Saved data entries:
• • • •

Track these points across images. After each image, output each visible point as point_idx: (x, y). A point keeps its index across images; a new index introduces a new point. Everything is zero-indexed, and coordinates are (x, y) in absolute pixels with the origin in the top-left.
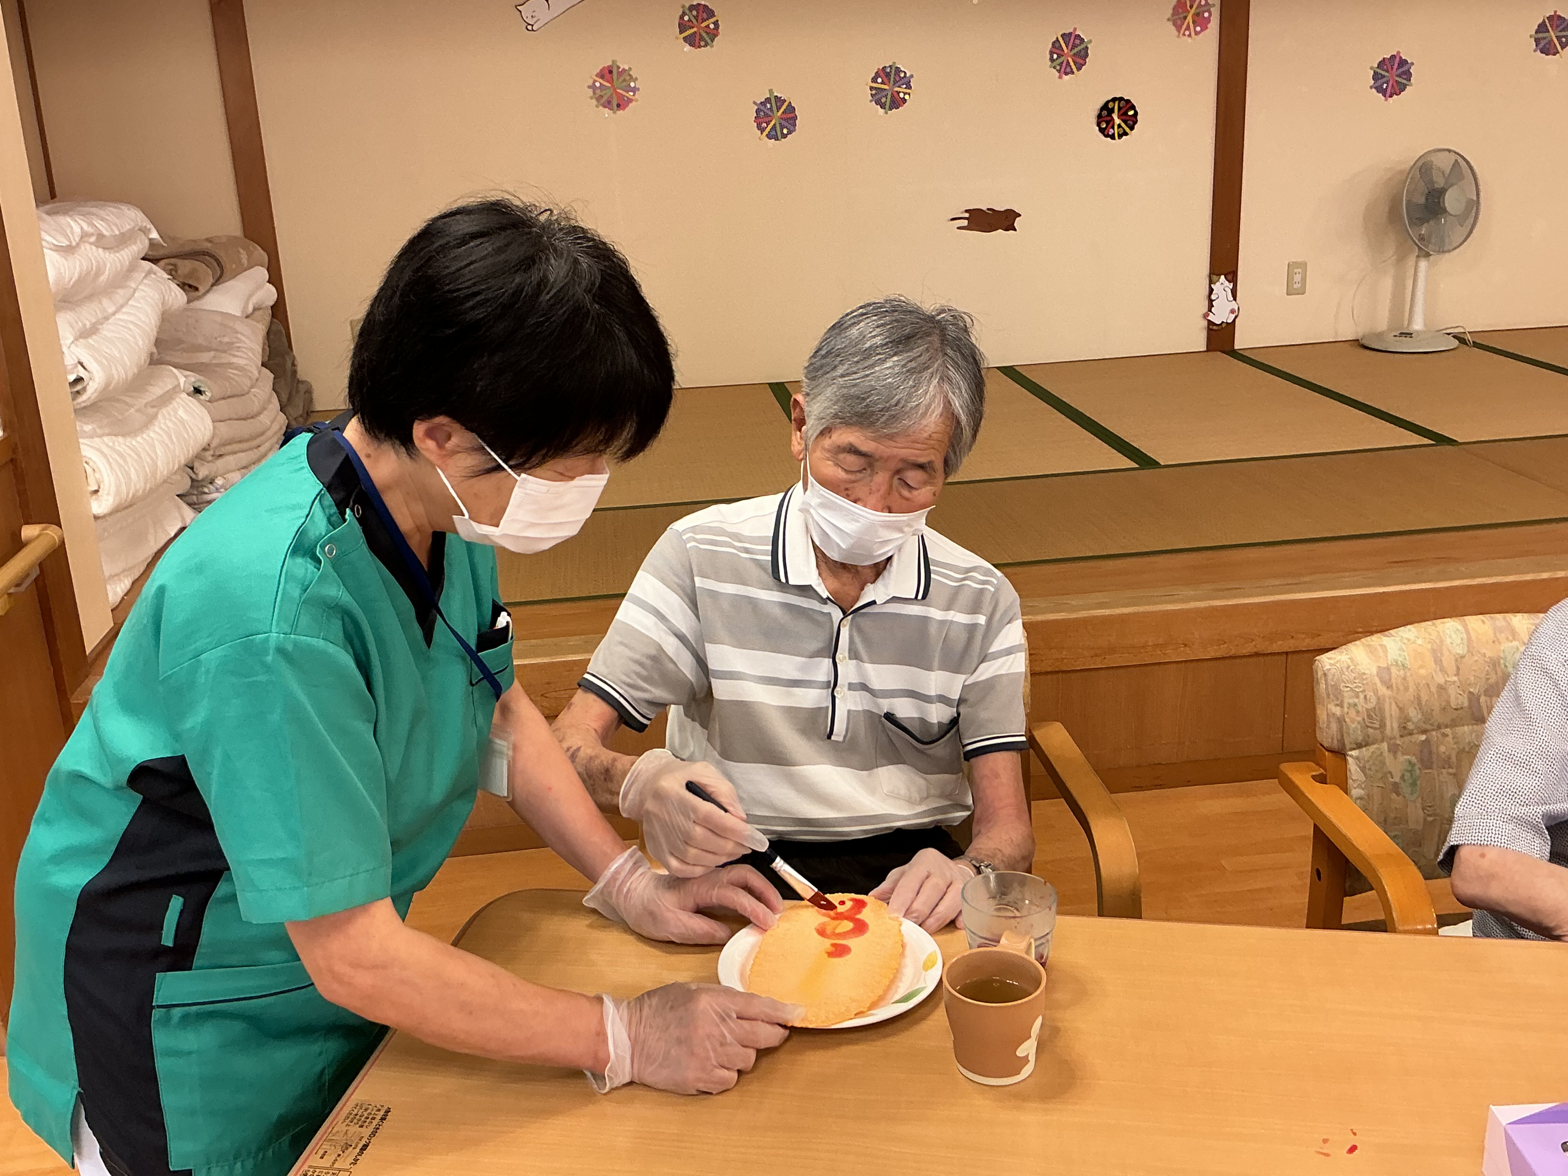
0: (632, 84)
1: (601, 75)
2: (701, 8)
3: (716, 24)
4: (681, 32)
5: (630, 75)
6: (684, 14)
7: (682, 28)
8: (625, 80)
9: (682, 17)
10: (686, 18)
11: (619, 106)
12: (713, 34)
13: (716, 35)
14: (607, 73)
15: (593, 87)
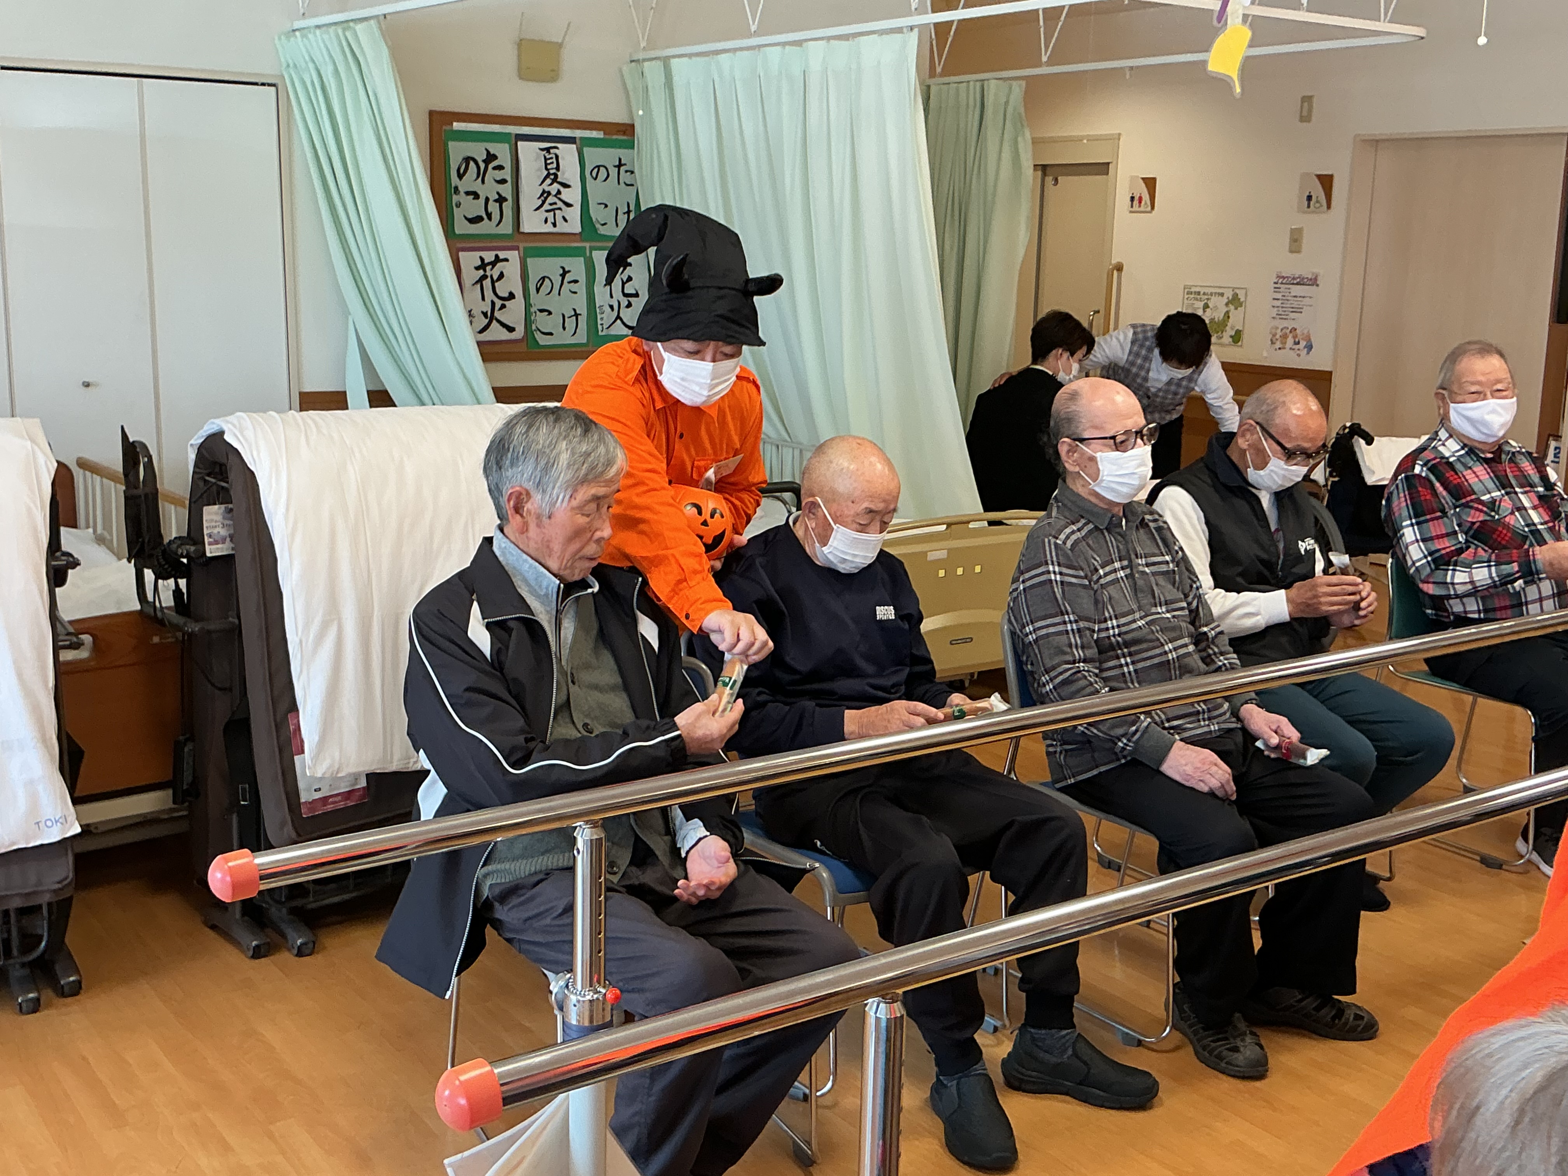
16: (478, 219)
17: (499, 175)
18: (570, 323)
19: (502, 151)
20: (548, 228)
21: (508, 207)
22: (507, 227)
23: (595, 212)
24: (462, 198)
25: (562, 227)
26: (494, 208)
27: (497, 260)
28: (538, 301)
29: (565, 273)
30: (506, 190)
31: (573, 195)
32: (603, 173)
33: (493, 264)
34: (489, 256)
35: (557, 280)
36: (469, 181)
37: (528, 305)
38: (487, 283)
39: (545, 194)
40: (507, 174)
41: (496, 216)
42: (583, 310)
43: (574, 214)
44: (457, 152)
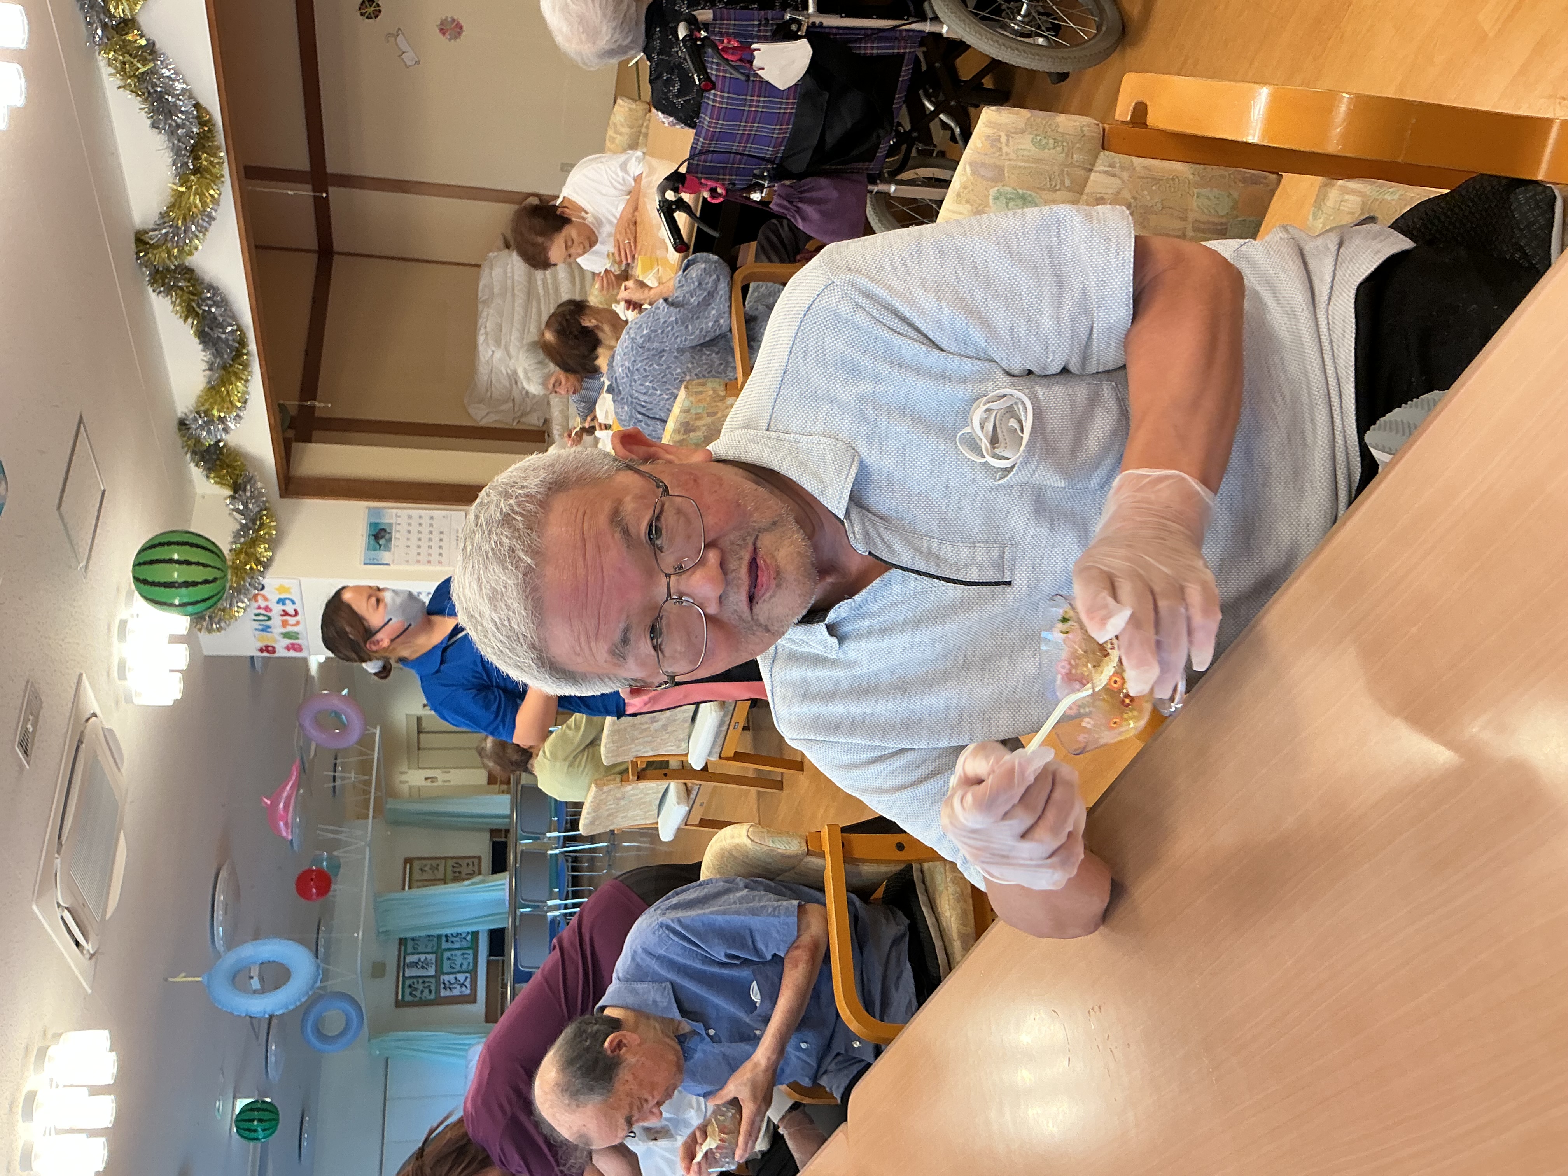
0: (450, 20)
1: (444, 34)
5: (445, 19)
8: (447, 23)
11: (460, 29)
14: (443, 31)
15: (450, 39)
16: (430, 990)
17: (416, 983)
18: (465, 956)
19: (408, 982)
20: (434, 966)
21: (426, 980)
22: (433, 980)
23: (429, 949)
24: (423, 996)
25: (434, 961)
26: (426, 985)
28: (458, 968)
29: (448, 959)
32: (416, 945)
33: (445, 985)
34: (442, 986)
35: (451, 961)
36: (418, 993)
37: (459, 972)
38: (451, 987)
39: (423, 967)
40: (415, 980)
41: (429, 984)
43: (429, 956)
44: (408, 998)
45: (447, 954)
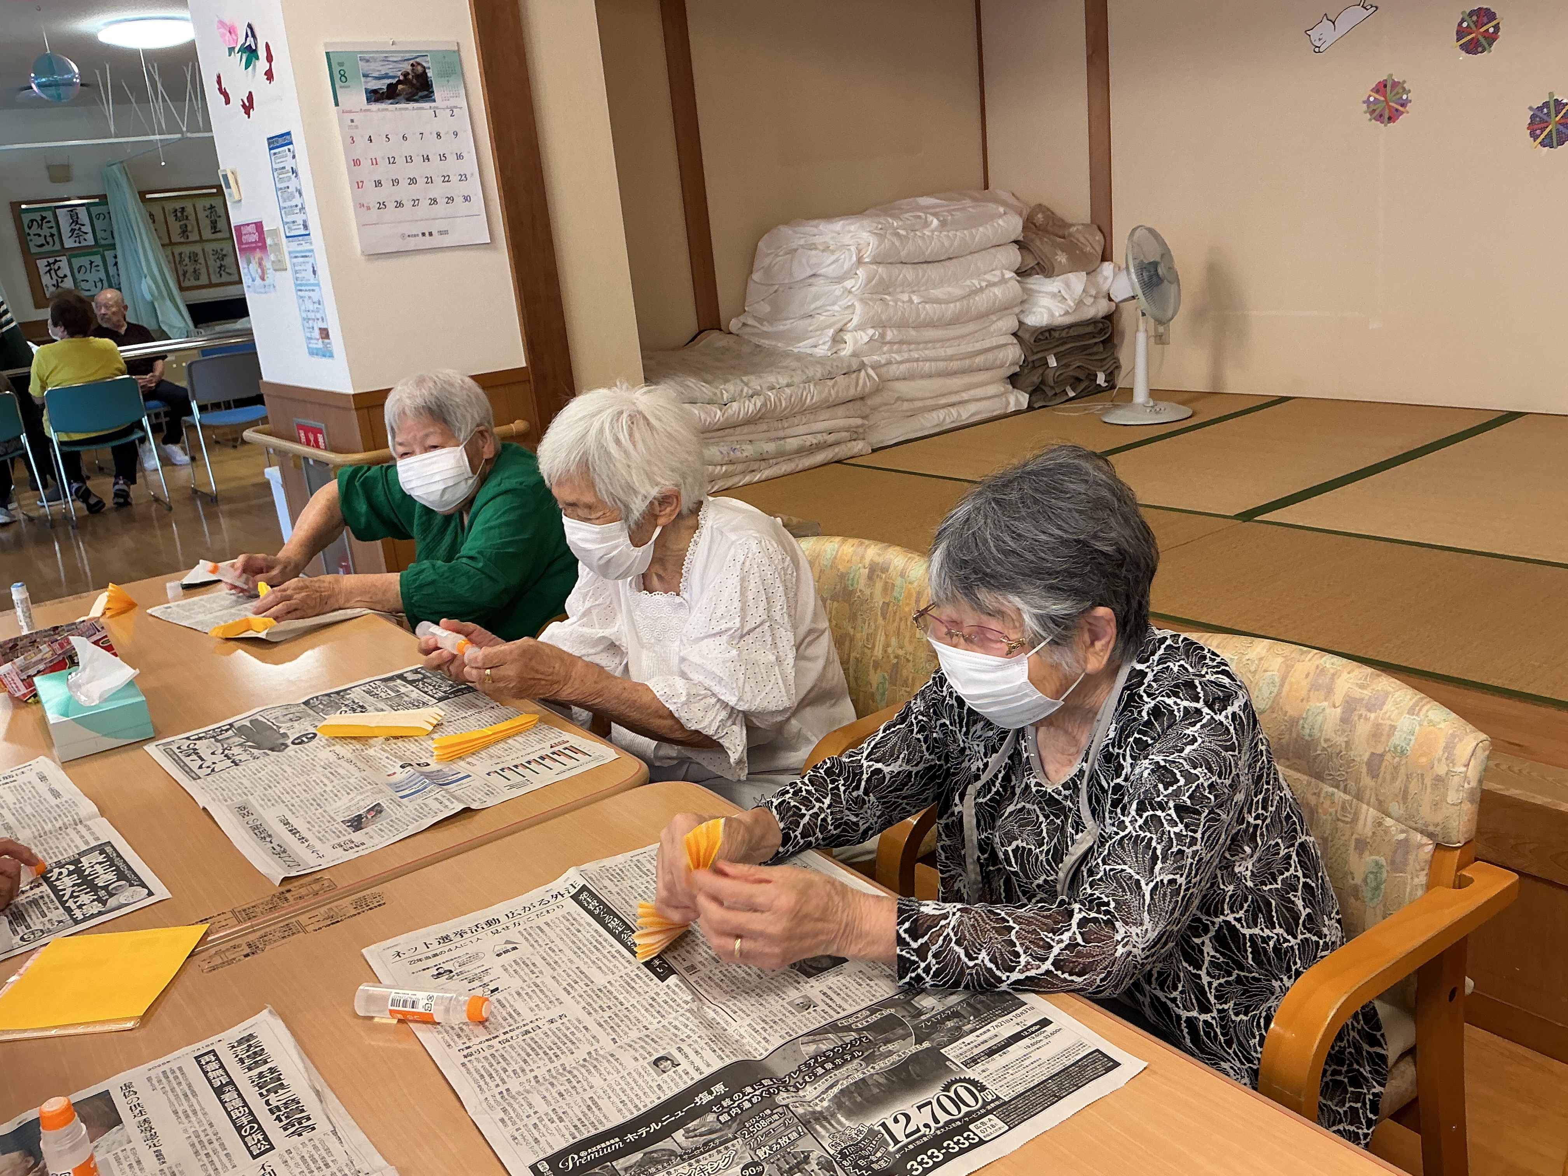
0: (1404, 97)
1: (1377, 90)
2: (1482, 12)
3: (1497, 28)
4: (1458, 40)
5: (1404, 89)
6: (1463, 21)
7: (1461, 33)
8: (1398, 93)
9: (1460, 24)
10: (1465, 25)
11: (1390, 119)
12: (1492, 39)
13: (1494, 40)
14: (1381, 87)
15: (1367, 102)
16: (42, 245)
17: (49, 225)
18: (99, 285)
19: (49, 215)
20: (77, 245)
21: (56, 238)
22: (58, 247)
23: (99, 234)
24: (32, 237)
25: (84, 243)
26: (49, 239)
27: (56, 261)
28: (79, 277)
29: (91, 263)
30: (54, 231)
31: (87, 228)
32: (102, 217)
33: (54, 263)
34: (51, 260)
35: (88, 267)
36: (35, 229)
37: (74, 280)
38: (53, 272)
39: (73, 230)
40: (53, 224)
41: (51, 243)
42: (104, 278)
43: (90, 237)
44: (26, 218)
45: (97, 259)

• • • •

## ASSIGNED TASK:
Leave out every picture and transcribe the remaining entries exactly.

## RESULT:
Track these points across images. After each image, output each visible point as point_idx: (x, y). A point keeps its index across images; a new index introduces a new point. Everything is zero-indexed, and coordinates are (x, y) in absolute pixels with the origin in the top-left.
0: (632, 84)
1: (601, 75)
2: (701, 8)
3: (716, 24)
4: (681, 32)
5: (630, 75)
6: (684, 14)
7: (682, 28)
8: (625, 80)
9: (682, 17)
10: (686, 18)
11: (619, 106)
12: (713, 34)
13: (716, 35)
14: (607, 73)
15: (593, 87)
16: (478, 219)
17: (499, 175)
18: (570, 323)
19: (502, 151)
20: (548, 228)
21: (508, 207)
22: (507, 227)
23: (595, 212)
24: (462, 198)
25: (562, 227)
26: (494, 208)
27: (497, 260)
28: (538, 301)
29: (565, 273)
30: (506, 190)
31: (573, 195)
32: (603, 173)
33: (493, 264)
34: (489, 256)
35: (557, 280)
36: (469, 181)
37: (528, 305)
38: (487, 283)
39: (545, 194)
40: (507, 174)
41: (496, 216)
42: (583, 310)
43: (574, 214)
44: (457, 152)
0: (450, 20)
1: (444, 34)
5: (445, 19)
8: (447, 23)
11: (460, 29)
14: (443, 31)
15: (450, 39)
16: (430, 990)
17: (416, 983)
18: (465, 956)
19: (408, 982)
20: (434, 966)
21: (426, 980)
22: (433, 980)
23: (429, 949)
24: (423, 996)
25: (434, 961)
26: (426, 985)
28: (458, 968)
29: (448, 959)
32: (416, 945)
33: (445, 985)
34: (442, 986)
35: (451, 961)
36: (418, 993)
37: (459, 972)
38: (451, 987)
39: (423, 967)
40: (415, 980)
41: (429, 984)
43: (429, 956)
44: (408, 998)
45: (447, 954)
0: (1404, 97)
1: (1377, 90)
2: (1482, 12)
3: (1497, 28)
4: (1458, 40)
5: (1404, 89)
6: (1463, 21)
7: (1461, 33)
8: (1398, 93)
9: (1460, 24)
10: (1465, 25)
11: (1390, 119)
12: (1492, 39)
13: (1494, 40)
14: (1381, 87)
15: (1367, 102)
16: (42, 245)
17: (49, 225)
18: (99, 285)
19: (49, 215)
20: (77, 245)
21: (56, 238)
22: (58, 247)
23: (99, 234)
24: (32, 237)
25: (84, 243)
26: (49, 239)
27: (56, 261)
28: (79, 277)
29: (91, 263)
30: (54, 231)
31: (87, 228)
32: (102, 217)
33: (54, 263)
34: (51, 260)
35: (88, 267)
36: (35, 229)
37: (74, 280)
38: (53, 272)
39: (73, 230)
40: (53, 224)
41: (51, 243)
42: (104, 278)
43: (90, 237)
44: (26, 218)
45: (97, 259)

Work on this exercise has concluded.